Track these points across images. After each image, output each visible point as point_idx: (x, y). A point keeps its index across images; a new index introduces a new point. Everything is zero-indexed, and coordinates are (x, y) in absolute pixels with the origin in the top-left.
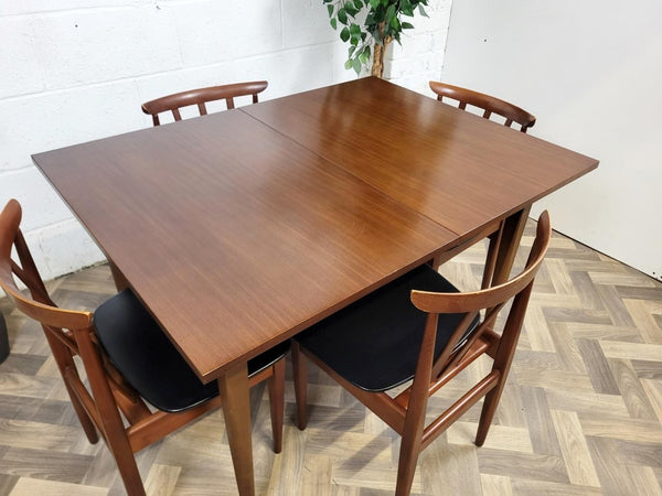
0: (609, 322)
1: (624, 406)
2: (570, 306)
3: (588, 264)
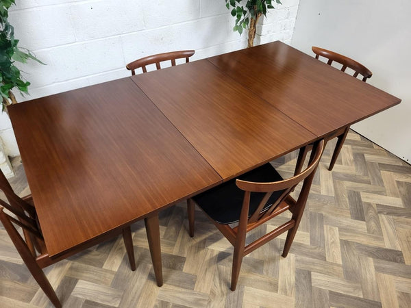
0: (369, 183)
1: (365, 227)
2: (348, 172)
3: (366, 150)
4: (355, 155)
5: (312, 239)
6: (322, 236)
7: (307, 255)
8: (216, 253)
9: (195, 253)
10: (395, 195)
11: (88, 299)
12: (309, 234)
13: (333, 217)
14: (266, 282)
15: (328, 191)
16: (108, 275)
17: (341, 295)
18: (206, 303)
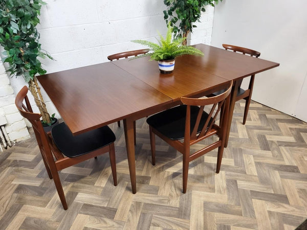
0: (271, 130)
1: (271, 154)
2: (257, 125)
3: (266, 112)
4: (260, 115)
5: (236, 162)
6: (242, 161)
7: (234, 172)
8: (171, 174)
9: (157, 174)
10: (289, 135)
11: (85, 203)
12: (233, 160)
13: (248, 150)
14: (207, 187)
15: (243, 135)
16: (98, 189)
17: (258, 192)
18: (167, 201)
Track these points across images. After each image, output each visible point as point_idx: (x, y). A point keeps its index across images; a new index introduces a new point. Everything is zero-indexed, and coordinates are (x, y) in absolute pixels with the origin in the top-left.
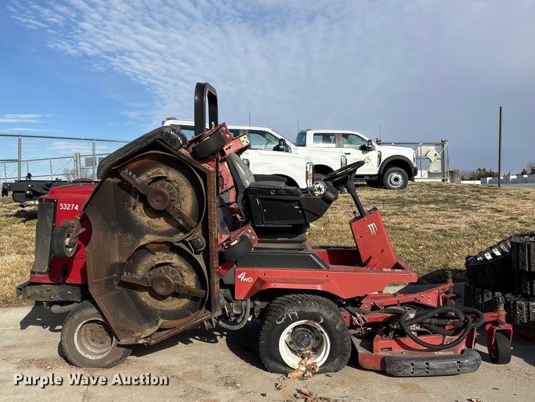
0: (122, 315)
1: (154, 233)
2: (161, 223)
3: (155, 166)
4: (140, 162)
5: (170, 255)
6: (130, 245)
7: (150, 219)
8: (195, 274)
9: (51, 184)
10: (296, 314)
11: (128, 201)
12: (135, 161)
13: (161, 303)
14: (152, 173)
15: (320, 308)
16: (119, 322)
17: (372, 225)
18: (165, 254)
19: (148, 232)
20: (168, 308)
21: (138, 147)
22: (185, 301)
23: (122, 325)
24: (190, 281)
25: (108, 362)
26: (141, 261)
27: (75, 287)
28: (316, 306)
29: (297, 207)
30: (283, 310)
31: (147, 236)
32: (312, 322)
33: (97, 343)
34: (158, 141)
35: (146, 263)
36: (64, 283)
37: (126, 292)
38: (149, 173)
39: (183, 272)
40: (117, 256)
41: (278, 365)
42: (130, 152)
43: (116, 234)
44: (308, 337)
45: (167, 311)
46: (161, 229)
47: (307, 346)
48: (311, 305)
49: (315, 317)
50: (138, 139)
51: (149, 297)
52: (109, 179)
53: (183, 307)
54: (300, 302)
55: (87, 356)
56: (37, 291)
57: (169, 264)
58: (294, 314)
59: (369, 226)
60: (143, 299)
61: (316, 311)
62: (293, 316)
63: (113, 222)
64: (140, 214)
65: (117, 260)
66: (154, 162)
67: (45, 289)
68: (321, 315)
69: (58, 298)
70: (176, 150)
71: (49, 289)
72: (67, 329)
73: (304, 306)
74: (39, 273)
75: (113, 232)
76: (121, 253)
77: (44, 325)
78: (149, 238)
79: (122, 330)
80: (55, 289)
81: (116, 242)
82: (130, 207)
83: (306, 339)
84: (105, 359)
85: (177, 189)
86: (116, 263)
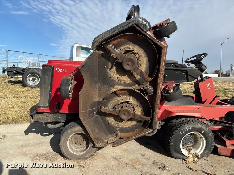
0: (97, 131)
1: (120, 85)
2: (126, 79)
3: (126, 43)
4: (118, 40)
5: (129, 97)
6: (105, 91)
7: (119, 76)
8: (141, 108)
9: (25, 69)
10: (191, 129)
11: (107, 65)
12: (115, 39)
13: (120, 124)
14: (124, 48)
15: (202, 125)
16: (95, 134)
17: (208, 84)
18: (126, 97)
19: (117, 84)
20: (124, 126)
21: (121, 29)
22: (134, 123)
23: (97, 136)
24: (139, 111)
25: (87, 156)
26: (111, 100)
27: (63, 115)
28: (200, 124)
29: (184, 74)
30: (184, 127)
31: (116, 86)
32: (197, 132)
33: (78, 145)
34: (135, 26)
35: (113, 101)
36: (58, 112)
37: (100, 118)
38: (122, 48)
39: (135, 107)
40: (97, 97)
41: (178, 155)
42: (115, 32)
43: (97, 85)
44: (191, 140)
45: (123, 128)
46: (125, 82)
47: (190, 144)
48: (198, 124)
49: (199, 130)
50: (122, 24)
51: (114, 120)
52: (96, 51)
53: (132, 126)
54: (192, 122)
55: (74, 153)
56: (41, 117)
57: (128, 102)
58: (190, 129)
59: (207, 85)
60: (110, 121)
61: (200, 127)
62: (189, 130)
63: (96, 78)
64: (113, 74)
65: (97, 100)
66: (126, 40)
67: (46, 116)
68: (203, 129)
69: (52, 120)
70: (145, 32)
71: (48, 115)
72: (64, 139)
73: (195, 124)
74: (43, 107)
75: (96, 84)
76: (99, 95)
77: (37, 132)
78: (117, 88)
79: (97, 139)
80: (51, 116)
81: (97, 89)
82: (107, 69)
83: (190, 141)
84: (85, 154)
85: (138, 58)
86: (96, 101)
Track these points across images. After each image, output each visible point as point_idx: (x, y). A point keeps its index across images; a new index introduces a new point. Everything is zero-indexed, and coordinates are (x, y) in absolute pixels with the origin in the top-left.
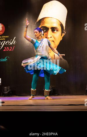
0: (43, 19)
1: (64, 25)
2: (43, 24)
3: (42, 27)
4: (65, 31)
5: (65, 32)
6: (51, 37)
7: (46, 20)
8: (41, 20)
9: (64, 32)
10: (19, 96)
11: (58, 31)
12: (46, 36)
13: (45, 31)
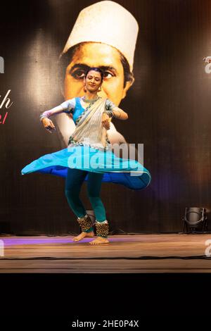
0: (79, 46)
1: (131, 62)
2: (78, 59)
3: (76, 66)
4: (132, 77)
5: (134, 79)
7: (86, 49)
8: (73, 48)
9: (130, 80)
10: (17, 235)
11: (115, 75)
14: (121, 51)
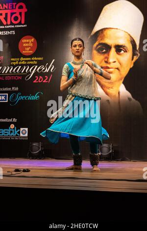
0: (102, 31)
1: (138, 42)
4: (138, 53)
5: (139, 55)
6: (115, 62)
9: (137, 55)
11: (126, 52)
12: (106, 60)
14: (131, 35)
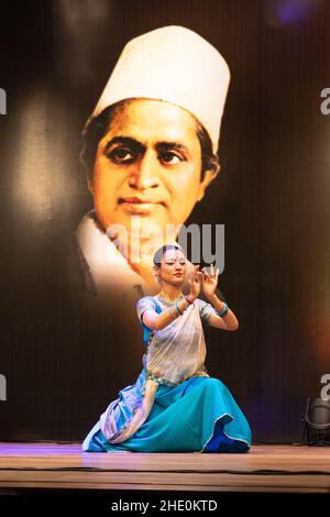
0: (122, 105)
1: (215, 137)
2: (120, 128)
3: (116, 140)
4: (215, 163)
5: (219, 167)
6: (155, 186)
7: (134, 111)
8: (110, 110)
9: (213, 167)
11: (185, 159)
12: (133, 181)
13: (128, 157)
##########
TASK GOAL
Can you reproduce the stretch from the start of the items through the line containing "18: (167, 201)", both ends included, omitting the pictures?

RESPONSE TO THE EXERCISE
Track these points across images. After each image, output each visible point as point_idx: (x, y). A point keeps its index across images; a new index introduces a new point. Everything is zero-indexed, and coordinates are (x, y) in absolute pixels with the origin in the top-left.
0: (609, 322)
1: (624, 406)
2: (570, 306)
3: (588, 264)
0: (369, 183)
1: (365, 227)
2: (348, 172)
3: (366, 150)
4: (355, 155)
5: (312, 239)
6: (322, 236)
7: (307, 255)
8: (216, 253)
9: (195, 253)
10: (395, 195)
11: (88, 299)
12: (309, 234)
13: (333, 217)
14: (266, 282)
15: (328, 191)
16: (108, 275)
17: (341, 295)
18: (206, 303)
0: (271, 130)
1: (271, 154)
2: (257, 125)
3: (266, 112)
4: (260, 115)
5: (236, 162)
6: (242, 161)
7: (234, 172)
8: (171, 174)
9: (157, 174)
10: (289, 135)
11: (85, 203)
12: (233, 160)
13: (248, 150)
14: (207, 187)
15: (243, 135)
16: (98, 189)
17: (258, 192)
18: (167, 201)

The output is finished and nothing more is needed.